# EXERCISE MATERIALS
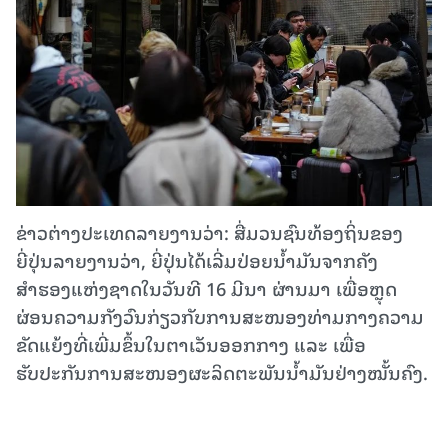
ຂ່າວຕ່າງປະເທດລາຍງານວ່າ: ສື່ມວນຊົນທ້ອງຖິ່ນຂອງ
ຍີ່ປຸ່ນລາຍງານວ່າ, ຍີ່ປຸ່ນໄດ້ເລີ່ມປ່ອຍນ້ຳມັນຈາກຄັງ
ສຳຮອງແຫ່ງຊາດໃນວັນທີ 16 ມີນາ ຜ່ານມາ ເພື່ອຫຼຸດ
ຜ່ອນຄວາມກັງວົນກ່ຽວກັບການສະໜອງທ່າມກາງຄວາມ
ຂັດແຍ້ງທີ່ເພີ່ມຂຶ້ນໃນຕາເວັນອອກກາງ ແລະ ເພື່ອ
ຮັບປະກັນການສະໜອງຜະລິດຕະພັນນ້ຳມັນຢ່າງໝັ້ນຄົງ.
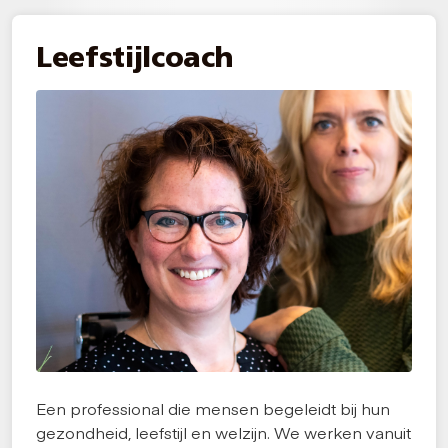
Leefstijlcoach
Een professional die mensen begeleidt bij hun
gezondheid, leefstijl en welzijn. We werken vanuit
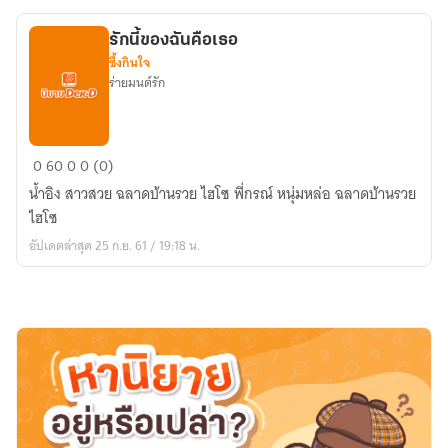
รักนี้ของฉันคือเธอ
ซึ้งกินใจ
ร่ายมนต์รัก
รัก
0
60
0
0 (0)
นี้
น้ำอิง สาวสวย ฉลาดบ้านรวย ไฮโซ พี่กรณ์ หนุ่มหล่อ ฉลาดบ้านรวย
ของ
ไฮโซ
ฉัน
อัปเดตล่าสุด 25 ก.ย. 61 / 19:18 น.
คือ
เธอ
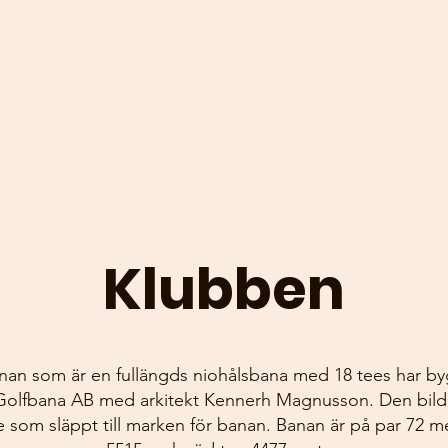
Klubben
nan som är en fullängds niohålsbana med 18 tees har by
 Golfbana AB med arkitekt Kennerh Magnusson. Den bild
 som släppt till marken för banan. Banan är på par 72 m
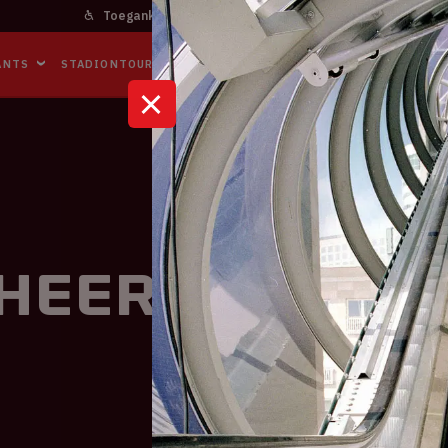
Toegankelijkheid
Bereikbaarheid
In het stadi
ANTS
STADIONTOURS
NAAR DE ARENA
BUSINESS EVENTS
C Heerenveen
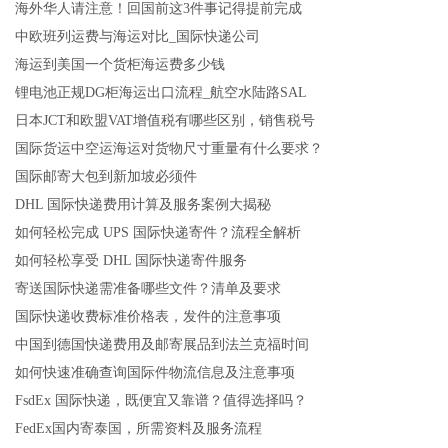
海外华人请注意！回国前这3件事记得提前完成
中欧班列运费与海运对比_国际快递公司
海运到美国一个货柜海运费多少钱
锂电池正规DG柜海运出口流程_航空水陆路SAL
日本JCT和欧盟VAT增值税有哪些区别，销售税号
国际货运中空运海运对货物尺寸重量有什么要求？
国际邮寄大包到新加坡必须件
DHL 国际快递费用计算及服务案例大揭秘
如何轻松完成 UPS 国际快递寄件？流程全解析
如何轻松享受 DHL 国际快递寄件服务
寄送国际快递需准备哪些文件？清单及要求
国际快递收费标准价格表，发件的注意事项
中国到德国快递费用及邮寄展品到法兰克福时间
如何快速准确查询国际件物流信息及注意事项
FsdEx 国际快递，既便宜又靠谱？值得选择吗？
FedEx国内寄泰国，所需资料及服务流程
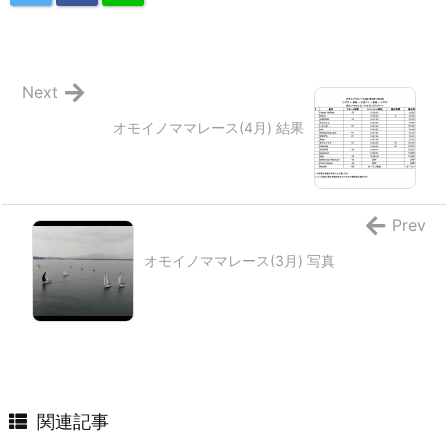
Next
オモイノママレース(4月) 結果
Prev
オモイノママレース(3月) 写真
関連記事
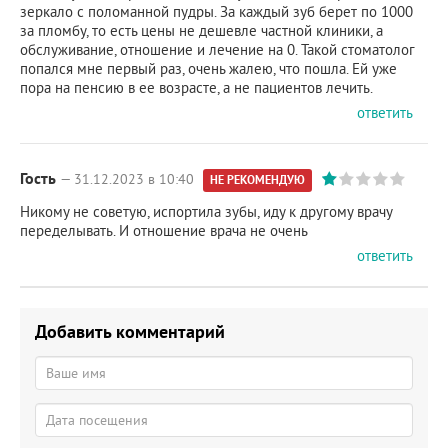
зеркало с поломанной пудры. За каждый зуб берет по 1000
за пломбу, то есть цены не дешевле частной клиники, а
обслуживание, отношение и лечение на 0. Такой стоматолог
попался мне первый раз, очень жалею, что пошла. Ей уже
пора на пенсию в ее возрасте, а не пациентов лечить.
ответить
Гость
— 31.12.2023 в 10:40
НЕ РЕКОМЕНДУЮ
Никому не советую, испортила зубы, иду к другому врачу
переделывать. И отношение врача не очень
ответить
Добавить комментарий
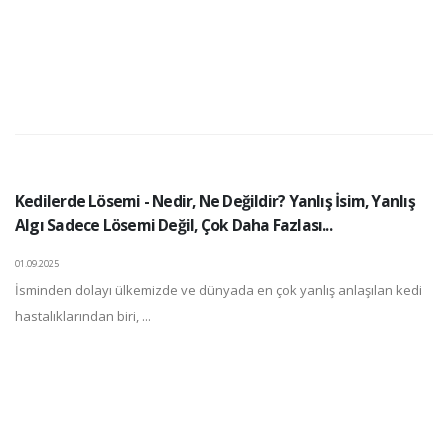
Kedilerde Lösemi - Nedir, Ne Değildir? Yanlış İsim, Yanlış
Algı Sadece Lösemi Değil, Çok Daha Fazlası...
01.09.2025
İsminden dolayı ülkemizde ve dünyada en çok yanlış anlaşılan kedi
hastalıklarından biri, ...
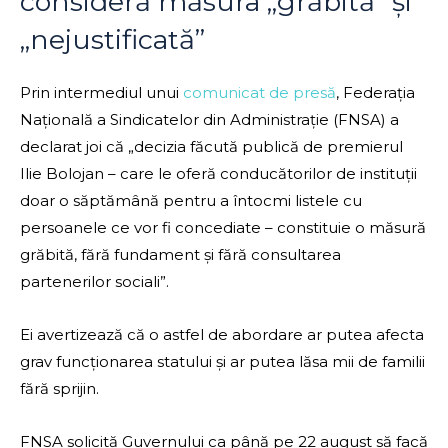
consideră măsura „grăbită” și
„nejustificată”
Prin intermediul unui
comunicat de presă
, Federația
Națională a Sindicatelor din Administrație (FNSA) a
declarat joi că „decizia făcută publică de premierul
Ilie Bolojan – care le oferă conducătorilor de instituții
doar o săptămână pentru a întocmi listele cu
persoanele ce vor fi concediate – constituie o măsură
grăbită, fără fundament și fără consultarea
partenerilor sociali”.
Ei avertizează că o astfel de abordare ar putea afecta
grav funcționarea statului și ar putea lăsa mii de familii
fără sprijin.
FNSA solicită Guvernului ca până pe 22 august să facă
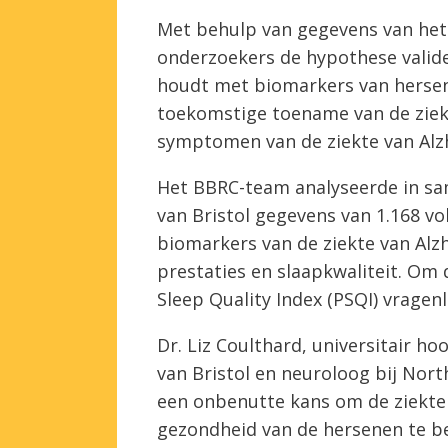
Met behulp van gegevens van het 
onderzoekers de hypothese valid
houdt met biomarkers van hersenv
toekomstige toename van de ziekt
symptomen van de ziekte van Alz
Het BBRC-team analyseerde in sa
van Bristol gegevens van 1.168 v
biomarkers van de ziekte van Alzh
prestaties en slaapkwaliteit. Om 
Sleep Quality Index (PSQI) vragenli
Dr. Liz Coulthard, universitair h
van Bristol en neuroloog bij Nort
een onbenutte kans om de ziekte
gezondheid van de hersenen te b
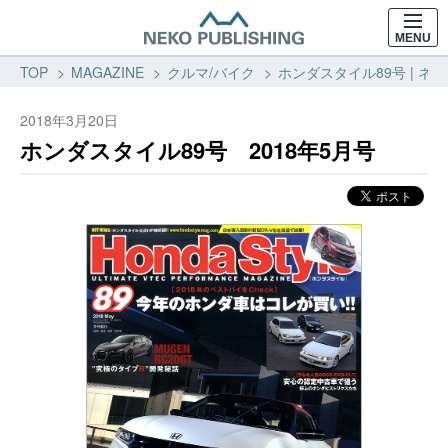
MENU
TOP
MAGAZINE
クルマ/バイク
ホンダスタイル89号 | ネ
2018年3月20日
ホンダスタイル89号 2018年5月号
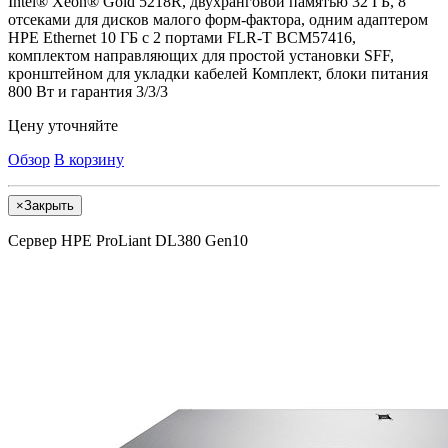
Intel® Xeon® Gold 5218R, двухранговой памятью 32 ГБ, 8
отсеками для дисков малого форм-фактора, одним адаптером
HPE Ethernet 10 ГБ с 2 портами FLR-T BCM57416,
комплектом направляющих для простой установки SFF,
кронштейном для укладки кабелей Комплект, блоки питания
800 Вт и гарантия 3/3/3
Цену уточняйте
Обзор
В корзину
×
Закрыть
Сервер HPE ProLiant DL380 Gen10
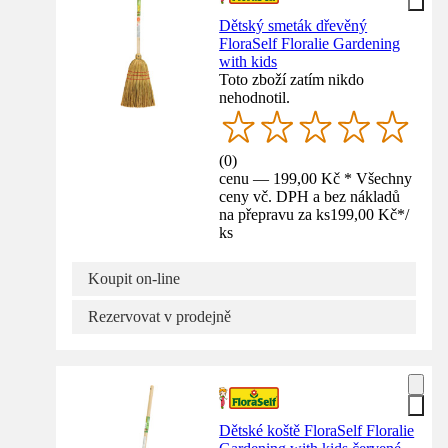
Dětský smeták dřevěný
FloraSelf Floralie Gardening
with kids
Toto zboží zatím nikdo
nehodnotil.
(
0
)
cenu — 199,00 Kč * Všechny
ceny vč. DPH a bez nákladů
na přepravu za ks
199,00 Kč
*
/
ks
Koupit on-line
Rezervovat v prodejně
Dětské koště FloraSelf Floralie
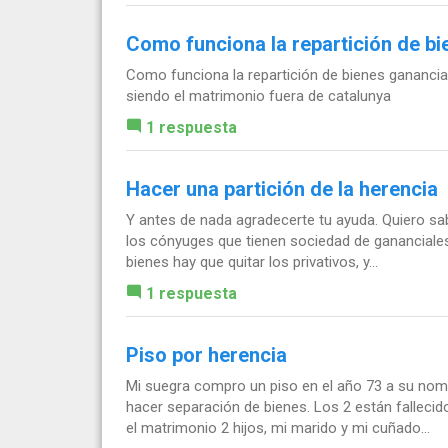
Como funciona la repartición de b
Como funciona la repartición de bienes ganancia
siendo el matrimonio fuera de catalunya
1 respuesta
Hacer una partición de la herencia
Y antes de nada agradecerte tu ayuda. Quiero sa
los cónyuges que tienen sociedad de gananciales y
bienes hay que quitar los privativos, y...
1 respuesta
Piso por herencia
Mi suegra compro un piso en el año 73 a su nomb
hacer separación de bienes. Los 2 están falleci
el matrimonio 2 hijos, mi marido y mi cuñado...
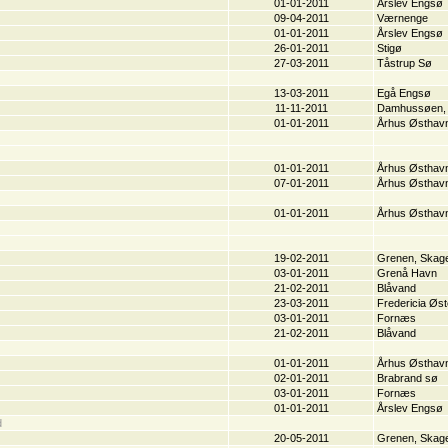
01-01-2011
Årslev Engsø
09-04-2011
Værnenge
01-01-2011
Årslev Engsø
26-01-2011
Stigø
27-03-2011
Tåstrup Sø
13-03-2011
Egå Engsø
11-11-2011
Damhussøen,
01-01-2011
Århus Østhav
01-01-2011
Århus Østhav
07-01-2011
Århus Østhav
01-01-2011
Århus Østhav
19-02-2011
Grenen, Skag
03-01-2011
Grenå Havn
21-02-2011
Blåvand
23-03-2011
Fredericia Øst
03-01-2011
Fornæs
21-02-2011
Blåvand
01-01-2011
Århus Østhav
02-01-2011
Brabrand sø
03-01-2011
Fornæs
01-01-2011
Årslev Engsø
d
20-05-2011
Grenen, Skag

# TASK DETAILS
Reproduce the text of all the records above, swapping "Århus Østhav" for "Aarhus Østhav" everywhere it appears and changing nothing else. Leave the pictures out.

# EXERCISE SOLUTION
ຂ່າວຕ່າງປະເທດລາຍງານວ່າ: ສື່ມວນຊົນທ້ອງຖິ່ນຂອງ
ຍີ່ປຸ່ນລາຍງານວ່າ, ຍີ່ປຸ່ນໄດ້ເລີ່ມປ່ອຍນ້ຳມັນຈາກຄັງ
ສຳຮອງແຫ່ງຊາດໃນວັນທີ 16 ມີນາ ຜ່ານມາ ເພື່ອຫຼຸດ
ຜ່ອນຄວາມກັງວົນກ່ຽວກັບການສະໜອງທ່າມກາງຄວາມ
ຂັດແຍ້ງທີ່ເພີ່ມຂຶ້ນໃນຕາເວັນອອກກາງ ແລະ ເພື່ອ
ຮັບປະກັນການສະໜອງຜະລິດຕະພັນນ້ຳມັນຢ່າງໝັ້ນຄົງ.
Leefstijlcoach
Een professional die mensen begeleidt bij hun
gezondheid, leefstijl en welzijn. We werken vanuit
รักนี้ของฉันคือเธอ
ซึ้งกินใจ
ร่ายมนต์รัก
รัก
0
60
0
0 (0)
นี้
น้ำอิง สาวสวย ฉลาดบ้านรวย ไฮโซ พี่กรณ์ หนุ่มหล่อ ฉลาดบ้านรวย
ของ
ไฮโซ
ฉัน
อัปเดตล่าสุด 25 ก.ย. 61 / 19:18 น.
คือ
เธอ
Klubben
nan som är en fullängds niohålsbana med 18 tees har by
 Golfbana AB med arkitekt Kennerh Magnusson. Den bild
 som släppt till marken för banan. Banan är på par 72 m
Toegankelijkheid
Bereikbaarheid
In het stadi
ANTS
STADIONTOURS
NAAR DE ARENA
BUSINESS EVENTS
C Heerenveen
海外华人请注意！回国前这3件事记得提前完成
中欧班列运费与海运对比_国际快递公司
海运到美国一个货柜海运费多少钱
锂电池正规DG柜海运出口流程_航空水陆路SAL
日本JCT和欧盟VAT增值税有哪些区别，销售税号
国际货运中空运海运对货物尺寸重量有什么要求？
国际邮寄大包到新加坡必须件
DHL 国际快递费用计算及服务案例大揭秘
如何轻松完成 UPS 国际快递寄件？流程全解析
如何轻松享受 DHL 国际快递寄件服务
寄送国际快递需准备哪些文件？清单及要求
国际快递收费标准价格表，发件的注意事项
中国到德国快递费用及邮寄展品到法兰克福时间
如何快速准确查询国际件物流信息及注意事项
FsdEx 国际快递，既便宜又靠谱？值得选择吗？
FedEx国内寄泰国，所需资料及服务流程
Next
オモイノママレース(4月) 結果
Prev
オモイノママレース(3月) 写真
関連記事
зеркало с поломанной пудры. За каждый зуб берет по 1000
за пломбу, то есть цены не дешевле частной клиники, а
обслуживание, отношение и лечение на 0. Такой стоматолог
попался мне первый раз, очень жалею, что пошла. Ей уже
пора на пенсию в ее возрасте, а не пациентов лечить.
ответить
Гость
— 31.12.2023 в 10:40
НЕ РЕКОМЕНДУЮ
Никому не советую, испортила зубы, иду к другому врачу
переделывать. И отношение врача не очень
ответить
Добавить комментарий
Kedilerde Lösemi - Nedir, Ne Değildir? Yanlış İsim, Yanlış
Algı Sadece Lösemi Değil, Çok Daha Fazlası...
01.09.2025
İsminden dolayı ülkemizde ve dünyada en çok yanlış anlaşılan kedi
hastalıklarından biri, ...
consideră măsura „grăbită” și
„nejustificată”
Prin intermediul unui
comunicat de presă
, Federația
Națională a Sindicatelor din Administrație (FNSA) a
declarat joi că „decizia făcută publică de premierul
Ilie Bolojan – care le oferă conducătorilor de instituții
doar o săptămână pentru a întocmi listele cu
persoanele ce vor fi concediate – constituie o măsură
grăbită, fără fundament și fără consultarea
partenerilor sociali”.
Ei avertizează că o astfel de abordare ar putea afecta
grav funcționarea statului și ar putea lăsa mii de familii
fără sprijin.
FNSA solicită Guvernului ca până pe 22 august să facă
Met behulp van gegevens van het 
onderzoekers de hypothese valid
houdt met biomarkers van hersenv
toekomstige toename van de ziekt
symptomen van de ziekte van Alz
Het BBRC-team analyseerde in sa
van Bristol gegevens van 1.168 v
biomarkers van de ziekte van Alzh
prestaties en slaapkwaliteit. Om 
Sleep Quality Index (PSQI) vragenli
Dr. Liz Coulthard, universitair h
van Bristol en neuroloog bij Nort
een onbenutte kans om de ziekte
gezondheid van de hersenen te b
MENU
TOP
MAGAZINE
クルマ/バイク
ホンダスタイル89号 | ネ
2018年3月20日
ホンダスタイル89号 2018年5月号
Intel® Xeon® Gold 5218R, двухранговой памятью 32 ГБ, 8
отсеками для дисков малого форм-фактора, одним адаптером
HPE Ethernet 10 ГБ с 2 портами FLR-T BCM57416,
комплектом направляющих для простой установки SFF,
кронштейном для укладки кабелей Комплект, блоки питания
800 Вт и гарантия 3/3/3
Цену уточняйте
Обзор
В корзину
×
Закрыть
Сервер HPE ProLiant DL380 Gen10
Dětský smeták dřevěný
FloraSelf Floralie Gardening
with kids
Toto zboží zatím nikdo
nehodnotil.
(
0
)
cenu — 199,00 Kč * Všechny
ceny vč. DPH a bez nákladů
na přepravu za ks
199,00 Kč
*
/
ks
Koupit on-line
Rezervovat v prodejně
Dětské koště FloraSelf Floralie
Como funciona la repartición de b
Como funciona la repartición de bienes ganancia
siendo el matrimonio fuera de catalunya
1 respuesta
Hacer una partición de la herencia
Y antes de nada agradecerte tu ayuda. Quiero sa
los cónyuges que tienen sociedad de gananciales y
bienes hay que quitar los privativos, y...
1 respuesta
Piso por herencia
Mi suegra compro un piso en el año 73 a su nomb
hacer separación de bienes. Los 2 están falleci
el matrimonio 2 hijos, mi marido y mi cuñado...
01-01-2011
Årslev Engsø
09-04-2011
Værnenge
01-01-2011
Årslev Engsø
26-01-2011
Stigø
27-03-2011
Tåstrup Sø
13-03-2011
Egå Engsø
11-11-2011
Damhussøen,
01-01-2011
Aarhus Østhav
01-01-2011
Aarhus Østhav
07-01-2011
Aarhus Østhav
01-01-2011
Aarhus Østhav
19-02-2011
Grenen, Skag
03-01-2011
Grenå Havn
21-02-2011
Blåvand
23-03-2011
Fredericia Øst
03-01-2011
Fornæs
21-02-2011
Blåvand
01-01-2011
Aarhus Østhav
02-01-2011
Brabrand sø
03-01-2011
Fornæs
01-01-2011
Årslev Engsø
d
20-05-2011
Grenen, Skag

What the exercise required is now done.